2. In young girls and women who are not married, thirty drops of the fluid extract of Ergot three times a day. This medicine will cause the womb to contract. Hot douches can be given to married women. If the bleeding is severe it may be necessary to pack the vagina with sterile gauze. Ergotin ten to twenty drops, may be needed, given hypodermically. If it is due to constitutional causes, like anemia, a played-out feeling, paleness. weakness, etc., a tonic treatment is needed.
3. Blaud’s pills will do well. This is the formula:
Dried sulphate of iron 2 drams Carbonate of potash 2 drams Syrup enough to make a mass
Mix and make forty-eight pills. Take one to three, three times a day after meals.
4. If the appetite is poor, bitter tonics such as gentian, quassia, cinchona, or nux vomica are needed.

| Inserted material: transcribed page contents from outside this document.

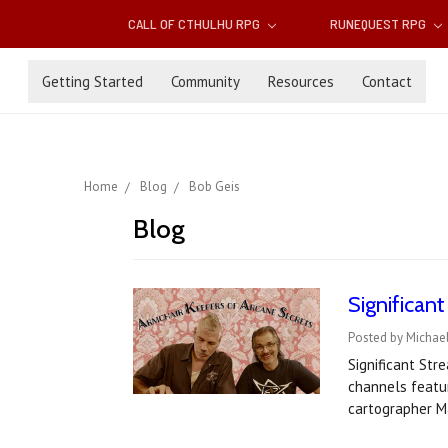
CALL OF CTHULHU RPG
RUNEQUEST RPG
Getting Started
Community
Resources
Contact
Home
Blog
Bob Geis
Blog
Significan
Posted by Michael
Significant St
channels featu
cartographer M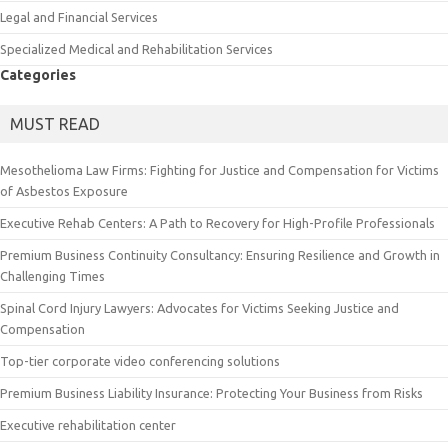
Legal and Financial Services
Specialized Medical and Rehabilitation Services
Categories
MUST READ
Mesothelioma Law Firms: Fighting for Justice and Compensation for Victims
of Asbestos Exposure
Executive Rehab Centers: A Path to Recovery for High-Profile Professionals
Premium Business Continuity Consultancy: Ensuring Resilience and Growth in
Challenging Times
Spinal Cord Injury Lawyers: Advocates for Victims Seeking Justice and
Compensation
Top-tier corporate video conferencing solutions
Premium Business Liability Insurance: Protecting Your Business from Risks
Executive rehabilitation center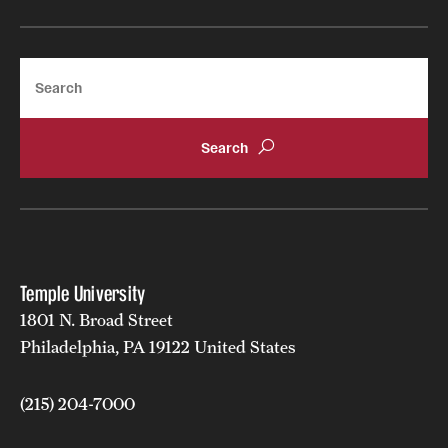
Search
Temple University
1801 N. Broad Street
Philadelphia, PA 19122 United States
(215) 204-7000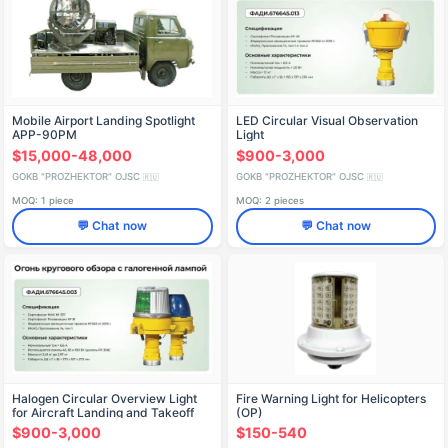
Mobile Airport Landing Spotlight
LED Circular Visual Observation
APP-90PM
Light
$15,000-48,000
$900-3,000
GOKB "PROZHEKTOR" OJSC
GOKB "PROZHEKTOR" OJSC
🇷🇺
🇷🇺
MOQ: 1 piece
MOQ: 2 pieces
💬 Chat now
💬 Chat now
Halogen Circular Overview Light
Fire Warning Light for Helicopters
for Aircraft Landing and Takeoff
(OP)
$900-3,000
$150-540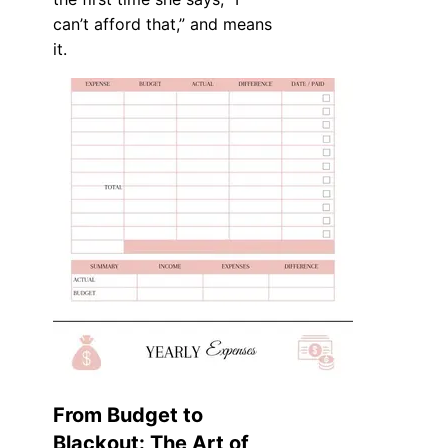
can’t afford that,” and means
it.
From Budget to
Blackout: The Art of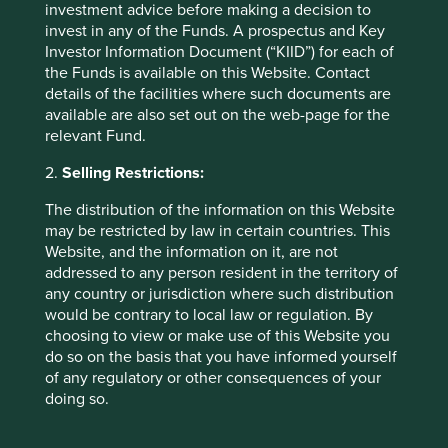
investment advice before making a decision to
objectives, financial situation or needs. This is not an offer
invest in any of the Funds. A prospectus and Key
to provide asset management services, is not a
Investor Information Document (“KIID”) for each of
recommendation or an offer or solicitation to buy, hold or
the Funds is available on this Website. Contact
sell any security or to execute any agreement for portfolio
details of the facilities where such documents are
management or investment advisory services and this
available are also set out on the web-page for the
material has not been prepared in connection with any
relevant Fund.
such offer. Before making any investment decision you
should conduct your own due diligence and consider your
2.
Selling Restrictions:
individual investment needs, objectives and financial
situation and read the relevant offering documents for
The distribution of the information on this Website
details including the risk factors disclosure.
may be restricted by law in certain countries. This
Website, and the information on it, are not
Any person who acts upon, or changes their investment
addressed to any person resident in the territory of
position in reliance on, the information contained in these
any country or jurisdiction where such distribution
materials does so entirely at their own risk.
would be contrary to local law or regulation. By
choosing to view or make use of this Website you
We have taken reasonable care to ensure that this material
do so on the basis that you have informed yourself
is accurate, current, and complete and fit for its intended
of any regulatory or other consequences of your
purpose and audience as at the date of publication. No
doing so.
assurance is given or liability accepted regarding the
accuracy, validity or completeness of this material.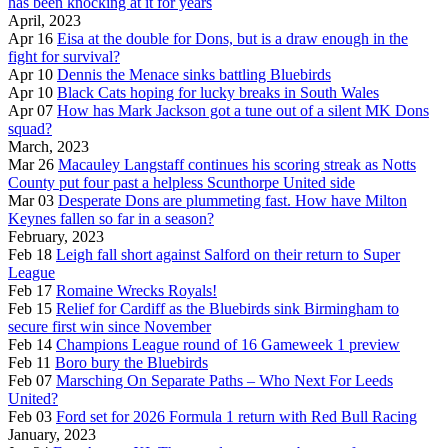
has been knocking at it for years
April, 2023
Apr 16
Eisa at the double for Dons, but is a draw enough in the
fight for survival?
Apr 10
Dennis the Menace sinks battling Bluebirds
Apr 10
Black Cats hoping for lucky breaks in South Wales
Apr 07
How has Mark Jackson got a tune out of a silent MK Dons
squad?
March, 2023
Mar 26
Macauley Langstaff continues his scoring streak as Notts
County put four past a helpless Scunthorpe United side
Mar 03
Desperate Dons are plummeting fast. How have Milton
Keynes fallen so far in a season?
February, 2023
Feb 18
Leigh fall short against Salford on their return to Super
League
Feb 17
Romaine Wrecks Royals!
Feb 15
Relief for Cardiff as the Bluebirds sink Birmingham to
secure first win since November
Feb 14
Champions League round of 16 Gameweek 1 preview
Feb 11
Boro bury the Bluebirds
Feb 07
Marsching On Separate Paths – Who Next For Leeds
United?
Feb 03
Ford set for 2026 Formula 1 return with Red Bull Racing
January, 2023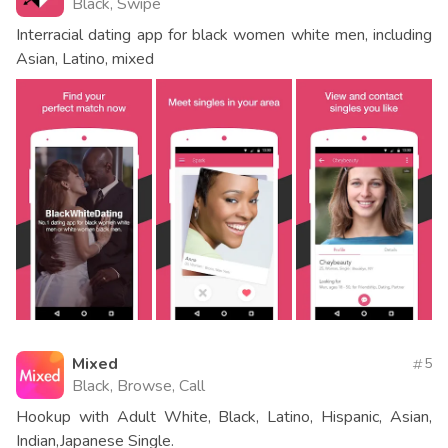
Black, Swipe
Interracial dating app for black women white men, including
Asian, Latino, mixed
Mixed
5
Black, Browse, Call
Hookup with Adult White, Black, Latino, Hispanic, Asian,
Indian,Japanese Single.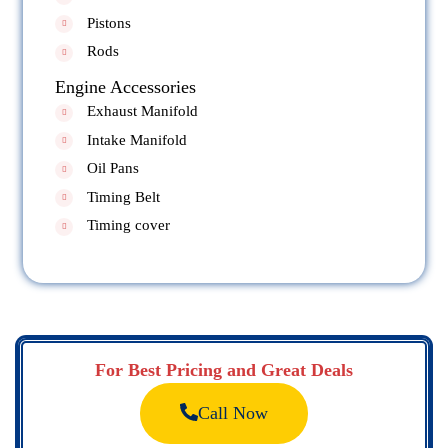
Pistons
Rods
Engine Accessories
Exhaust Manifold
Intake Manifold
Oil Pans
Timing Belt
Timing cover
For Best Pricing and Great Deals
Call Now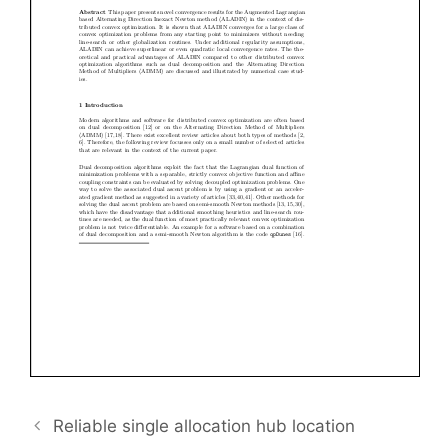
Reliable single allocation hub location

Compound Tincture Cinchona 2 ounces Compound Tincture Gentian 2 ounces
Mix. Take one teaspoonful before meals, in a little water.
5. Tincture of nux vomica in doses of two to three drops after meals is a good stomach and bowel tonic.
6. Golden seal root made into a tea is good in some cases, especially if the tongue is much coated.
7. Oil of Erigeron or flea-bane is good for oozing bleeding. Dose: Three to five drops in a capsule every four hours.
8. Oil of cinnamon in one dose of one-half dram is good where flea-bane oil cannot be used or obtained; usual dose, one to five drops. An infusion can be made of the cinnamon bark and drank freely.
[Woman’s department 507]
9. Cranesbill (Geranium maculata). The fluid extract is splendid when diluted three or four times with boiled water, used locally for bleeding from the womb, or as an injection for the same; or an infusion can be made of the plant and injected into the vagina. The local cause mentioned should be treated. The displacement should be corrected.
Dysmenorrhea or Difficult Menstruation.—This term means difficult and painful monthly periods. The pain may occur before, during or after the periods.
Causes.—It may be caused by a narrow cervical canal, the canal from the inner womb to the vagina. This is often very narrow and almost closed. Again it is produced by the womb being turned back and bent on the canal, thus partially closing it. This causes the blood to be retained in the womb and then the womb contracts to expel the blood, pains being the natural result. Diseases of the womb and ovaries also cause it. Sometimes the membrane of the womb is cast off in the form of shreds or even a cast of the inner womb.
Symptoms.—The flow may be scanty, moderate or profuse, often clotted. The pain varies. It may be slight before the flow, or the first day or two, or it may be severe, agonizing and continuous for one or two days, or during the whole period and sometimes for some days after there may be pains.